- **WORK TO BE COMPLETED**
Rewrite the lines below, replacing "highest" with "maximum" and leaving everything else the same. Omit the pictures from your answer.

[[ TASK INPUT open ]]

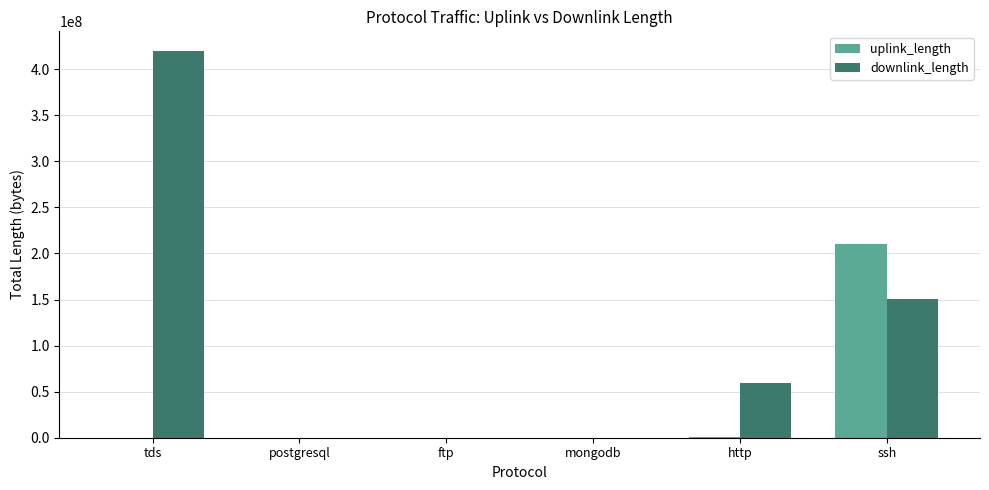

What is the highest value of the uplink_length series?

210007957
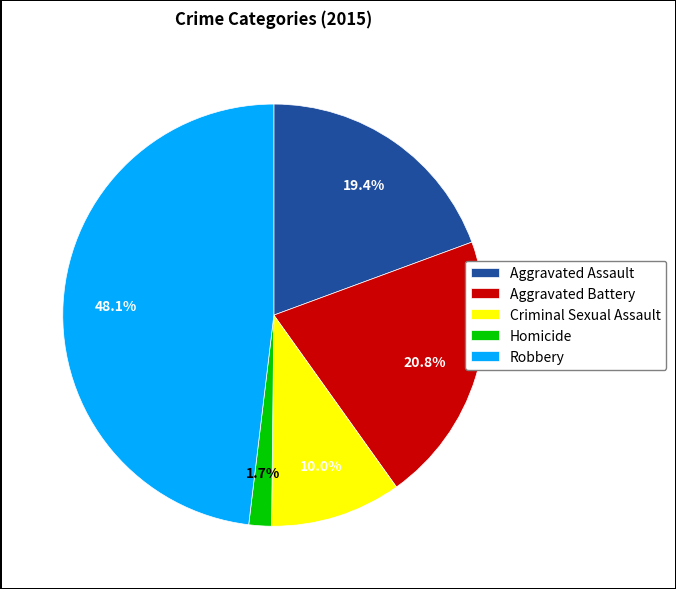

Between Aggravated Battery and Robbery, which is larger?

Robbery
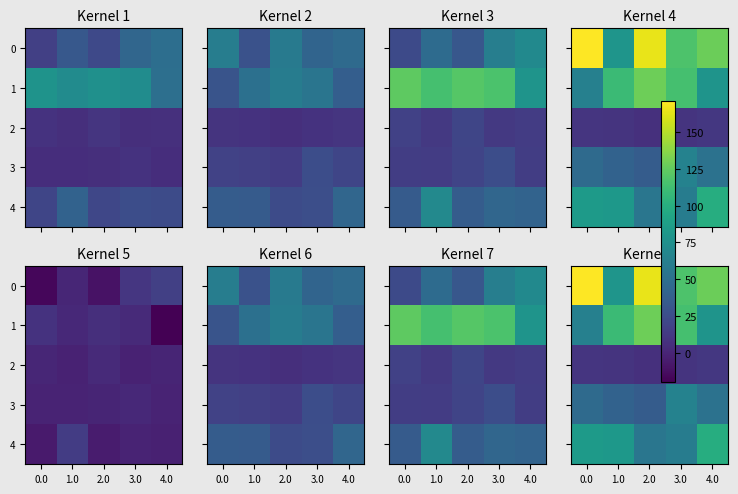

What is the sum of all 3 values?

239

[[ TASK INPUT closed ]]

- **SOLUTION TO THIS EXERCISE**
What is the maximum value of the uplink_length series?

210007957

Between Aggravated Battery and Robbery, which is larger?

Robbery

What is the sum of all 3 values?

239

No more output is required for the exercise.